Africa has also taken rapidly to mobile money, as about half of the 191 global deployments of the system are present on the continent, Lonie said.

However, Lonie -- who currently is the associate principal consultant for Consult Hyperion -- said that Kenya is the “poster child” of mobile money worldwide, and that of all the deployments of the system globally, very few of these services have had financial success.

“There aren’t that many services that are that successful,” Lonie said in a presentation she made on Tuesday at the TM Forum Africa Summit.

“And out of that 191, maybe not even 10% of them are either successful or clearly on the road to becoming successful, by which I mean breaking even and looking like becoming profitable,” she added.

Reasons for mobile money offerings not taking off in other global markets are varied, said Lonie.

But chief among them are that telecom firms and banks are ‘overconfident’ about entering the space and therefore don’t commit a high level of resources towards implementing mobile money offerings, Lonie explained.

She added that a lot of systems have also been built too hastily and that a lack of experience among telcos and banks is another reason for failure.
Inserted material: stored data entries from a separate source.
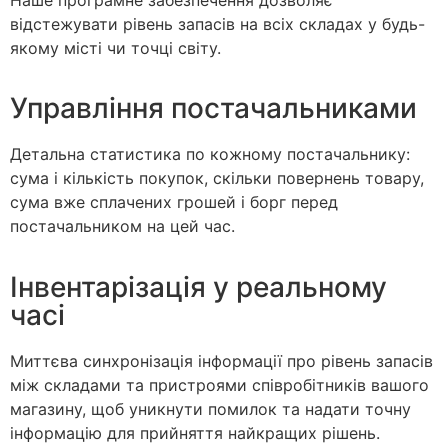
відстежувати рівень запасів на всіх складах у будь-
якому місті чи точці світу.
Управління постачальниками
Детальна статистика по кожному постачальнику:
сума і кількість покупок, скільки повернень товару,
сума вже сплачених грошей і борг перед
постачальником на цей час.
Інвентарізація у реальному
часі
Миттєва синхронізація інформації про рівень запасів
між складами та пристроями співробітників вашого
магазину, щоб уникнути помилок та надати точну
інформацію для прийняття найкращих рішень.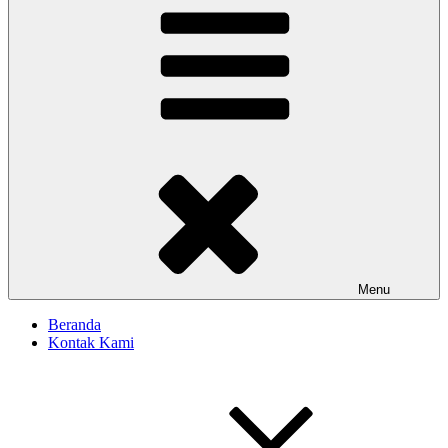
Menu
Beranda
Kontak Kami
However, weak consumer propositions, whereby demand is not strong enough in a market for mobile money, is another key reason for the failure of the service in these markets, Lonie remarked.

But she said that opportunities for profitable mobile money operations exist if telcos and banks look to address some of these problems.

That is, Lonie three key ingredients to success could include having a strong mobile money team, a big budget and a compelling consumer proposition.

“All this is only worth the effort if you’re selling something that people want to buy,” said Lonie.

In Kenya, mobile money has been the “killer app” it is because it helped Kenyans send money more easily, said Lonie.

Prior to 2007 and the introduction of M-Pesa, she said methods for the unbanked in Kenya to send money were expensive, high risk and ‘generally unsatisfactory’.

“You’ve got to be solving a problem for customers to want your service,” Lonie said.

Lonie, though, said that merchant payments could also hold the key for more global mobile money deployments to become profitable.

“Mobile money is not being used in retail outlets; it’s amazing; there’s no market where that has been launched as the easy way to buy stuff in shops.

“We want retail payments in stores: not just because we get more money and make more transactions that way, but there’s huge number of benefits,” said Lonie.

She explained that merchants could become agents and help address a key problem that is, at times, faced in mobile money systems: a lack of liquidity.

But getting mobile money to be used by retail merchants has had its challenges in places such as Kenya, where Safaricom has been battling to get its three-year-old ‘Lipa na M-Pesa’ initiative off the ground, according to Lonie.

She said an important factor holding back the take-up of mobile money among merchants is that traditional electronic payment systems, which were mainly designed for the West over 50 years ago, are not translating well for mobile money use in retail stores in places such as Africa today.

A key to then addressing this issue could involve developing technology to allow merchants to transact with a number of mobile money schemes from a single POS (point of sale) device that is integrated with back office systems.

Lonie said the mobile money payments in shops need to work in the same way as any other payment system, such as those from Visa and Mastercard.

And Lonie’s colleague, the head of mobile money at Consult Hyperion Paul Makin, at the TM Forum event said that Hyperion is working on technology to make interoperability a reality and to simplify the four party payment model, which involves a series of switches

Makin said that the reliance on payment switches may not be needed for mobile payments in retail stores and his firm is piloting technology, which also uses near field communication (NFC), to simplify the electronic payment process.

“We think we can do a lot better because we think this whole area is the key to profitability, and ubiquity for the other 90% of mobile money schemes,” said Makin.